Может быть, только тот, кто по злой воле судьбы оказывался в недосягаемости законов своей страны и за чертой доступности ее послов, в состоянии понять, как отрадна бывает минута обретения над собой сладкого бремени защитной власти этих законов! Хотя русский человек склонен легко переходить от неприязни к любви и от печали к радости, все же тогда в прибалтийском лесу был несомненный повод для того, чтобы каждый побратался со всеми, а все с каждым…
Так пополнилась в первый раз группа Сыромукова, и уже на второй день положение ее усложнилось вдвое. До сих пор она жила летуче, не отвлекаясь от главных шоссейных дорог. Свалить в кювет любую автомашину, если она шла без сопровождающего броневика, не считалось трудным делом — для этого достаточно было двух автоматов, чтобы один бил по кабине, а второй по кузову. В «бьюссингах» и «опельблицах» попадалось не только оружие. В крайнем случае запас еды пополнялся при переходах, чаще всего на встречных хуторах лесников или старост — людей богатых и враждебных.
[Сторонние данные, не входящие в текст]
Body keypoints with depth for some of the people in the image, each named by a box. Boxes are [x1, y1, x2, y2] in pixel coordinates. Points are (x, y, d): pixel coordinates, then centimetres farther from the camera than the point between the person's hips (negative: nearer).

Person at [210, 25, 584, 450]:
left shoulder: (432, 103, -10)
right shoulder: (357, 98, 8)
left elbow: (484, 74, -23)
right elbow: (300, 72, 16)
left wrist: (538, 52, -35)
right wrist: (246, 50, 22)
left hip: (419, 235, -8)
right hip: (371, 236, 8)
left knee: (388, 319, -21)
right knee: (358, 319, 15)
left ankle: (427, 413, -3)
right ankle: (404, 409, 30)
Теперь же группа утратила свою жизнеспособность, затаборившись на одном месте: после братания и еды на новичков напал не то какой-то злостный понос, не то дизентерия. Они все оказались пораженными вшами, чесоткой, струпьями да болячками, и заряда жертвенной любви к ним у сыромуковцев хватило ненадолго. Больные лежали в шалаше из еловых лап и сосновых веток. В его крыше была дыра, но дым от костра не всходил вверх, а стлался понизу, гася пламя, и доходяги по ночам мерзли и задыхались. Уже на вторые сутки Сыромукову стало ясно, что тут ничего нельзя было поделать, если б даже все его двадцать шесть человек оказались разведчиками генштаба, решительно ничего, кроме единственного — сняться с места и уйти. Одним. Оставив тех в шалаше с замаскированным костром. Но генштабистом был он один на всех — и для этих, и тех, и, главным образом, как ему казалось, для тех, только что восстановленных в воинских правах. Бросать их было нельзя. Тогда сама собой разрушалась и оподлевала идея его самозванства. Тогда им, вооруженным, прямой путь в бандиты. Чтоб пограбить и пожить, а там… Нет, бросать новичков было нельзя, но другого выхода Сыромуков не видел. Он быстро убедился, что до самозванства ему было легче командовать. Тогда требовалось лишь улавливать согласное желание всех и в соответствии с ним принимать решение. Теперь же все изменилось. Теперь люди безропотно помалкивали, ждали его приказа, что им делать и как быть. В их поведении появилось что-то скованное и притушенное; они стали отдаленнее от него. Сыромуков не знал, что надо было делать, и скрытно возненавидел тех, что лежали в шалаше. Никому и никогда он не признался в том, как заклинающе горячо призывал на них тихую легкую смерть, чтобы она прибрала их одним освобождающим махом, враз. Тогда бы их почетно похоронили в общей могиле, как воинов и братьев, и группа снялась и ушла бы своей дорогой.
Но заклятья не действовали, доходяги оставались живы — им, обретшим права людей и солдат, нельзя, наверно, было так бессмысленно погибнуть. Сыромукову показалось тогда нужным покаяться бывшим пленным, что он обманщик, что настоящий разведчик не станет объявляться перед строем, о чем им следовало бы знать… Он представил себе — тут, перед шалашом! — этого настоящего разведчика. Подумаешь, какая засекреченность!..
И Сыромуков раздумал каяться… Сейчас бы он ни за что не согласился поглядеть на себя — того себя — даже издали. Что тогда с ним было? С какой стати он взял и надраил песком пуговицы на своей нелепой железнодорожной шинели? Она была черная, безобразно широкая и длинная, и латунные пуговицы ее чистить не следовало хотя бы потому, что на них изображался какой-то витязь на вздыбленном коне, а не своя красноармейская звездочка. Голенища яловых, польского фасона сапог тоже не надо было подворачивать, — на кой черт, ведь ходил же до этого в нормальную длину, а тут вдруг срочно понадобилось! Зачем? К какому смотру готовился? Утверждался, значит, в «генштабстве», зас…! Еще мельче и недостойнее было то, как он на третьи сутки братания воровски ловко спрятал свою беспомощность и растерянность за напущенной на себя неприступной таинственностью. Дескать, я знаю, что делаю, все учтено и выверено, и обсуждать что-нибудь тут нечего! К тому времени кончилась еда. Хотя никого из братвы не приходилось учить, как находить насущный свой кусок, все же добыть его без риска навлечь на себя карателей возможно было лишь в движении, а не сидя на одном месте.